The web searcher scrapes content from the best result on a search engine results page and presents it as a dictionary.

The integration agent decides if the information is sufficient and either provides feedback or moves to the response checker.

The response checker ensures the response meets formatting and coherence criteria.

Python Code Structure

The project consists of several Python files: requirements.txt, memory.json, config.py, prompts.py, agent.py, and search.py.

requirements.txt: Install the necessary libraries.

memory.json: Stores feedback as shown in the schematic diagram.

config.py: Contains API keys (not shown in the video).

prompts.py: Contains all the prompts for the agents.

agent.py: Brings everything together into the agent workflow.

search.py: Contains a class with methods to search the web, scrape content, and handle errors.

Running the Agent

The agent is executed using the execute method in the agent.py file.

The workflow involves running the planning agent, using the web search tool, running the integration agent, and checking the response.

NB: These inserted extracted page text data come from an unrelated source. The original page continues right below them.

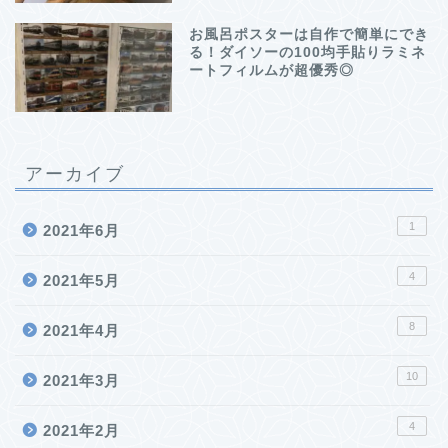
お風呂ポスターは自作で簡単にでき
る！ダイソーの100均手貼りラミネ
ートフィルムが超優秀◎
アーカイブ
1
2021年6月
4
2021年5月
8
2021年4月
10
2021年3月
4
2021年2月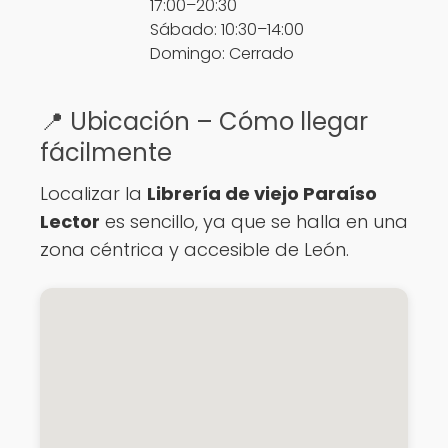
17:00–20:30
Sábado: 10:30–14:00
Domingo: Cerrado
📍 Ubicación – Cómo llegar
fácilmente
Localizar la
Librería de viejo Paraíso
Lector
es sencillo, ya que se halla en una
zona céntrica y accesible de León.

A feedback loop is present if the information is insufficient.

Tips for Using the Agent

Be specific with prompts when using local models as they may not be as good at reasoning as proprietary models.

Manage the short-term memory effectively by saving, reading, and clearing the memory.json file.

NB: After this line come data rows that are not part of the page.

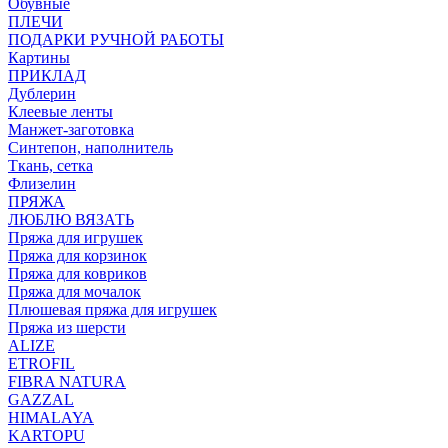
Обувные
ПЛЕЧИ
ПОДАРКИ РУЧНОЙ РАБОТЫ
Картины
ПРИКЛАД
Дублерин
Клеевые ленты
Манжет-заготовка
Синтепон, наполнитель
Ткань, сетка
Флизелин
ПРЯЖА
ЛЮБЛЮ ВЯЗАТЬ
Пряжа для игрушек
Пряжа для корзинок
Пряжа для ковриков
Пряжа для мочалок
Плюшевая пряжа для игрушек
Пряжа из шерсти
ALIZE
ETROFIL
FIBRA NATURA
GAZZAL
HIMALAYA
KARTOPU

Adjust the temperature parameter for the integration agent to potentially improve citation generation.

Setup for Using LLaMA

Download the LLaMA server and host it on your machine.

Download the desired models from LLaMA as per your machine’s specs.

Use the provided instructions in the GitHub repository readme to download models.

Select models in the LLaMA server configuration.

CLI Commands for Running the Agent
python agent.py run  
Testing the Agent with Different Models

The agent was tested with LLaMA 3 instruct (8 billion parameters) and Code LLaMA (7 billion parameters).

For better performance, larger models or proprietary services like OpenAI’s models may be necessary.

Additional Observations

The performance of the agent is highly dependent on the model used.

Open source models may not perform as well as proprietary models for complex agent workflows.

Consider renting a GPU and setting up your own inference server for larger models.

Improvements and Future Work

Optimize prompts for better performance.

Explore more efficient ways to run larger models locally.

Compare open source models against OpenAI models in future tests and videos.

Final Thoughts

The agent’s performance is limited by the hardware and the model’s capabilities.

Proprietary LLM services or the largest open source models are currently needed for state-of-the-art AI agents.

(Note: The exact URLs for the GitHub repository and other resources are not provided in the transcript and should be obtained from the video description as mentioned.)